How many lines of the data contain "rotate"? Reply with the number alone.

[Records contained in a dataset]
== == ==

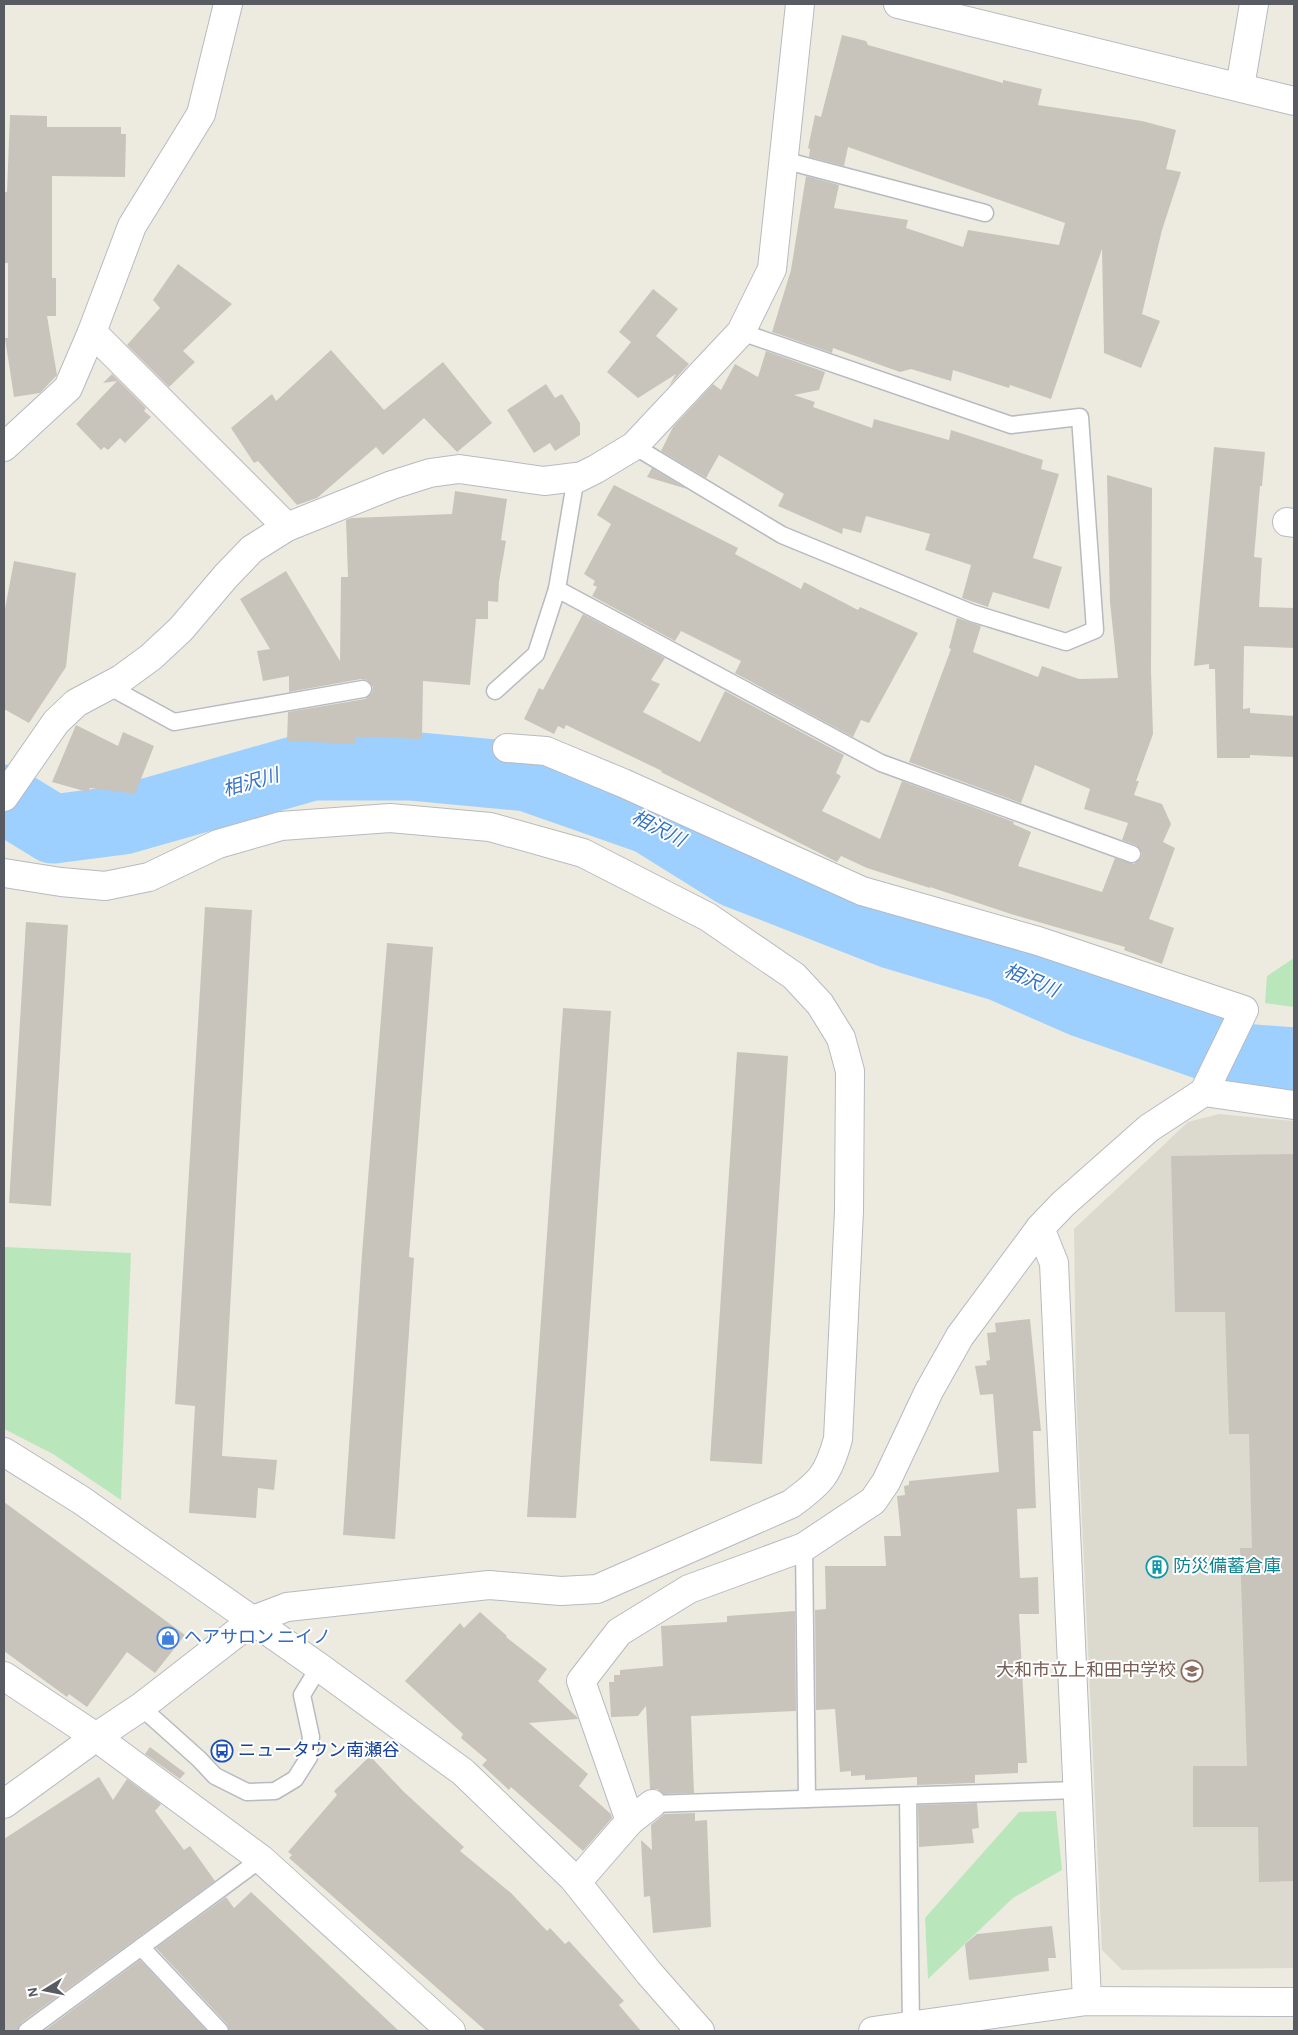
<svg xmlns="http://www.w3.org/2000/svg" width="1298" height="2035" font-family="'Alegreya Sans','Noto Sans JP',sans-serif">
<style>
.education{fill:#dcdace}
.green{fill:#b9e7bb}
.lines{fill:none;stroke-linecap:round;stroke-linejoin:round}
.river{stroke:#9dcfff;stroke-width:69}
.building{fill:#c8c4bc}
.service-casing{stroke:#b7bac0;stroke-width:19}
.minor-casing{stroke:#b7bac0;stroke-width:30}
.tertiary-casing{stroke:#b7bac0;stroke-width:30}
.service{stroke:#fff;stroke-width:16}
.minor{stroke:#fff;stroke-width:28}
.tertiary{stroke:#fff;stroke-width:28}
.labels{text-anchor:middle;dominant-baseline:central;stroke-width:4;stroke-linejoin:round;paint-order:stroke}
.culture-label{font-size:18px;fill:#0d838f;stroke:#fff;text-anchor:start}
.shop-label{font-size:18px;fill:#366cbe;stroke:#fff;text-anchor:start}
.education-label{font-size:18px;fill:#785e54;stroke:#fff;text-anchor:end}
.transit-label{font-size:18px;fill:#164399;stroke:#fff;text-anchor:start}
.water-label{font-size:19px;font-style:italic;fill:#3472c3;stroke:#fff}
</style>
<rect width="100%" height="100%" fill="#edebdf"/>
<path class="education" d="M1219 1114 1294 1121V1968L1122 1970 1102 1950 1076 1392 1074 1229 1188 1122Z"/>
<g class="green">
<path d="M1294 958V1007L1265 1003 1267 976Z"/>
<path d="M4 1247 131 1253 121 1500 53 1454 4 1429Z"/>
<path d="M1056 1811 1062 1870 1013 1898 928 1979 925 1918 1019 1812Z"/>
</g>
<g class="lines">
<path class="river" d="M4 799 53 829 123 820 312 766H410L527 777 650 820 735 873 894 935 1001 967 1083 1003 1241 1058 1294 1062"/>
</g>
<g class="building">
<path d="M842 35 866 41 868 45 1003 83V80L1042 89 1038 105 1142 121 1176 130 1166 169 1181 172 1162 230 1142 314 1160 321 1141 368 1104 353 1102 249 1051 399 1010 385 1009 388 953 370 951 381 911 369 900 372 833 348 832 353 772 332 791 270 806 176 839 185 834 208 908 220 906 228 963 247 968 230 1059 245 1065 223 848 147 844 166 809 157 810 149 808 148 815 115 821 117Z"/>
<path d="M10 115 47 116V127H121V134H126L125 177 52 176V278H56V316H47L57 375 40 393 14 397 5 338H8V263H4V192H7Z"/>
<path d="M178 264 232 304 183 351 195 362 169 387 127 345 160 308 153 300Z"/>
<path d="M653 289 678 309 656 336 689 364 669 386 676 374 638 398 607 372 631 342 619 332Z"/>
<path d="M331 350 384 410 443 362 492 423 457 452 424 418 383 455 376 447 317 498 297 505 258 461 254 463 231 428 272 394 276 401Z"/>
<path d="M766 351 825 372 819 390 794 395 815 402 813 407 872 428 874 419 949 440 951 430 1043 460 1041 469 1059 474 1033 558 1062 567 1049 609 993 592 988 607 962 598 971 565 925 550 930 534 866 516 861 533 843 528 842 534 778 506 784 494 719 455 706 478 661 451 673 427 713 384 721 390 735 364 758 377Z"/>
<path d="M112 374 146 408 144 411 151 417 125 443 120 438 108 450 104 447 101 450 76 424 117 381 103 383Z"/>
<path d="M546 384 555 398 562 394 580 423V435L555 451 550 443 534 453 507 410Z"/>
<path d="M1214 447 1265 452 1262 486H1260L1254 557 1262 558 1259 607 1294 608V648L1244 646 1243 709 1250 708V713L1294 716V757L1250 755V758H1217L1215 669H1209V664L1194 666Z"/>
<path d="M652 468 687 489 647 477Z"/>
<path d="M1107 475 1152 488 1151 671 1153 734 1136 781H1139L1134 795 1162 804 1171 824 1163 842 1175 848 1149 919 1174 928 1162 964 1124 950 1125 947 1011 914 930 887V888L867 868 841 856 837 862 661 772 662 771 566 725 564 729 558 726 554 734 524 719 539 688 543 690 583 614 665 658 651 680 660 684 643 712 700 742 725 691 844 755 836 773 841 776 822 811 880 839 902 781 1014 822 1013 824 1031 832 1018 866 1102 892 1115 858 1134 864 1141 858 1142 853 1136 845 1122 840 1128 823 1084 809 1090 789 1035 765 1021 803 909 762 951 649 949 648 957 618 981 626 973 652 1038 677 1042 666 1079 679 1118 678 1110 602Z"/>
<path d="M614 485 738 548 735 554 801 589 804 582 858 610 860 607 918 633 869 723 861 720 853 737 735 673 741 661 681 631 675 641 592 596 597 587 593 585 595 581 584 574 611 524 597 515Z"/>
<path d="M455 491 507 499 501 540 506 541 499 582 498 602 488 601V619H476L470 685 423 681 422 739 356 737V744L287 741 288 712 365 699 372 693 373 687 367 680 361 679 289 692V676L263 681 257 651 270 649 240 599 286 571 340 661 341 577H348L346 520 352 518 452 514Z"/>
<path d="M14 561 76 573 66 667 29 723 4 709V614Z"/>
<path d="M76 725 118 746 123 732 154 746 135 794 90 788 88 792 52 782Z"/>
<path d="M205 907 252 910 222 1456 277 1460 274 1490 258 1488 256 1518 189 1513 195 1406 175 1404Z"/>
<path d="M26 922 68 925 51 1206 9 1203Z"/>
<path d="M387 943 433 947 409 1257 414 1258 395 1539 343 1535 362 1254Z"/>
<path d="M563 1008 611 1011 576 1518 527 1517Z"/>
<path d="M737 1052 788 1056 762 1464 710 1461Z"/>
<path d="M1294 1154V1881L1259 1882 1258 1827H1193V1766H1247L1240 1548H1252L1249 1434H1229L1225 1312H1175L1171 1156Z"/>
<path d="M1030 1319 1041 1431H1033L1036 1508 1017 1509 1020 1578 1038 1577 1039 1614H1019L1027 1763H1018V1773L975 1775V1783L917 1785V1777L865 1780V1775L851 1776V1771L840 1772 835 1709 816 1710 815 1610 826 1609 825 1566H886L884 1536H901L897 1496 905 1495 904 1486 909 1485V1481L999 1472 993 1394 980 1395 975 1366 987 1365 986 1361 990 1360 987 1333 996 1332 995 1323Z"/>
<path d="M4 1502 185 1635 155 1673 127 1652 87 1707 69 1694 67 1697 4 1651Z"/>
<path d="M795 1611 796 1711 691 1716 694 1793 663 1794 657 1789H650L646 1706 638 1716 611 1717 609 1682H614V1675H620V1670L663 1666 661 1626 727 1622V1616Z"/>
<path d="M480 1612 507 1636 506 1637 547 1669 538 1681 577 1717 578 1719 529 1723 588 1774 579 1786 611 1814 612 1818 583 1851 511 1787 509 1790 482 1765 487 1760 461 1738 463 1734 405 1681 460 1623 464 1628Z"/>
<path d="M150 1747 185 1773 180 1779 145 1754Z"/>
<path d="M370 1756 404 1792 464 1847 460 1851 511 1893 547 1931 550 1928 565 1944 569 1941 624 2001 619 2005 641 2031H486L289 1858 292 1855 288 1852 337 1795 334 1791Z"/>
<path d="M99 1777 113 1800 127 1779 161 1804 155 1811 184 1850 190 1846 215 1881 21 2023 17 2031H4V1839Z"/>
<path d="M977 1803 979 1828 972 1829 974 1843 919 1847 918 1805Z"/>
<path d="M695 1813V1821L707 1820 711 1927 653 1933 650 1896 644 1897 641 1840 652 1850 651 1825 664 1814Z"/>
<path d="M251 1892 399 2031H230L227 2024 156 1948 226 1897 234 1908Z"/>
<path d="M1052 1926 1056 1958H1048L1049 1971 969 1980 965 1944 977 1934Z"/>
<path d="M140 1960 207 2031H44Z"/>
</g>
<g class="lines">
<g class="service-casing">
<g id="service">
<path d="M783 160 985 213"/>
<path d="M634 446 782 535 972 613 1066 642 1095 630 1080 417 1011 425 741 332"/>
<path d="M557 589 881 763 1132 854"/>
<path d="M108 686 174 722 363 689"/>
<path d="M495 691 536 654 557 589 576 477"/>
<path d="M804 1547 807 1799"/>
<path d="M141 1707 199 1759 215 1776 247 1792 275 1791 295 1779 309 1757 311 1737 302 1695 319 1667"/>
<path d="M908 1796 911 2026"/>
<path d="M652 1804 1077 1790"/>
<path d="M141 1947 220 2031"/>
<path d="M27 2031 261 1859"/>
</g>
</g>
<g class="minor-casing">
<g id="minor">
<path d="M1240 87 1254 4"/>
<path d="M92 332 287 527"/>
<path d="M4 447 68 388 92 332 132 226 201 114 228 4"/>
<path d="M1287 522 1294 523"/>
<path d="M507 748 546 751 623 783 862 891 1038 941 1244 1010 1204 1092 1149 1128 1063 1204 1040 1228 1054 1263 1087 2001"/>
<path d="M4 797 56 722 76 703 121 679 151 657 181 629 226 576 252 549 287 527 392 485 430 473 459 469 544 481 576 477V479L596 469 634 446 741 332 772 269 800 4"/>
<path d="M4 873 61 882 105 886 149 877 218 844 281 826 390 818 490 827 583 853 708 917 794 976 820 1004 841 1038 850 1071 849 1211 838 1439C828 1475 821 1482 791 1504L597 1589 561 1591 489 1585 287 1607 253 1620 141 1707 96 1737 4 1804"/>
<path d="M1204 1092 1294 1105"/>
<path d="M4 1676 96 1737 261 1859 451 2031"/>
<path d="M630 1821 581 1681 619 1632 689 1589 804 1547 873 1501 886 1482 929 1391 960 1336 1040 1228"/>
<path d="M577 1882 630 1821 652 1804"/>
<path d="M873 2031 1087 2001 1294 2002"/>
</g>
</g>
<g class="tertiary-casing">
<g id="tertiary">
<path d="M898 4 1294 101"/>
<path d="M4 1452 81 1500 319 1667 463 1772 573 1878 649 1973 700 2031"/>
</g>
</g>
<use href="#service" class="service"/>
<use href="#minor" class="minor"/>
<use href="#tertiary" class="tertiary"/>
</g>
<defs>
<g id="building-ring" transform="scale(1.125)"><circle r="9.5" fill="#fff" stroke="#0f9aa8" stroke-width="1.5"/><path d="M-4-6H4V6H1V3H-1V6H-4ZM-2.5-4.3h1.7v1.8h-1.7ZM.8-4.3h1.7v1.8H.8ZM-2.5-1h1.7V.8h-1.7ZM.8-1h1.7V.8H.8Z" fill="#0f9aa8"/></g>
<g id="shop-ring" transform="scale(1.125)"><circle r="9.5" fill="#fff" stroke="#3f7fe0" stroke-width="1.5"/><path d="M-5-2.5h2.3a2.7 3.5 0 0 1 5.4 0H5L5.5 6h-11ZM-1.5-2.5h3a1.5 2.3 0 0 0-3 0Z" fill="#3f7fe0"/></g>
<g id="school-ring" transform="scale(1.125)"><circle r="9.5" fill="#fff" stroke="#8d6e63" stroke-width="1.5"/><path d="M0-5L7-2L0 1L-7-2ZM-4 1L0 2.5L4 1V4Q0 6-4 4Z" fill="#8d6e63"/></g>
<g id="bus-ring" transform="scale(1.125)"><circle r="9.5" fill="#fff" stroke="#1a4fb4" stroke-width="1.5"/><path d="M-5-6H5V4H4V6H2V4H-2V6H-4V4H-5ZM-3.5-4V0h7V-4ZM-3.5 1.2v1.5H-2V1.2ZM2 1.2v1.5H3.5V1.2Z" fill="#1a4fb4"/></g>
</defs>
<g fill-rule="evenodd">
<use href="#building-ring" x="1157" y="1567"/>
<use href="#shop-ring" x="168" y="1638"/>
<use href="#school-ring" x="1192" y="1671"/>
<use href="#bus-ring" x="222" y="1751"/>
</g>
<g class="labels">
<g class="culture-label">
<text x="1173" y="1567">防災備蓄倉庫</text>
</g>
<g class="shop-label">
<text x="184" y="1638">ヘアサロン ニイノ</text>
</g>
<g class="education-label">
<text x="1176" y="1671">大和市立上和田中学校</text>
</g>
<g class="transit-label">
<text x="238" y="1751">ニュータウン南瀬谷</text>
</g>
<g class="water-label">
<text transform="translate(251 783) rotate(-16)">相沢川</text>
<text transform="translate(658 829) rotate(27)">相沢川</text>
<text transform="translate(1031 981) rotate(23)">相沢川</text>
</g>
</g>
<rect width="1298" height="2035" fill="none" stroke="#585c62" stroke-width="10"/>
<g transform="translate(45 1990) rotate(260)" stroke="#ffffff" stroke-width="4" paint-order="stroke">
<path d="M0-4L9 19L0 12L-9 19Z" fill="#585c62"/>
<text y="-8" font-size="14" font-weight="bold" text-anchor="middle" fill="#585c62">N</text>
</g>
</svg>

== == ==

> [WRITTEN RESPONSE] 4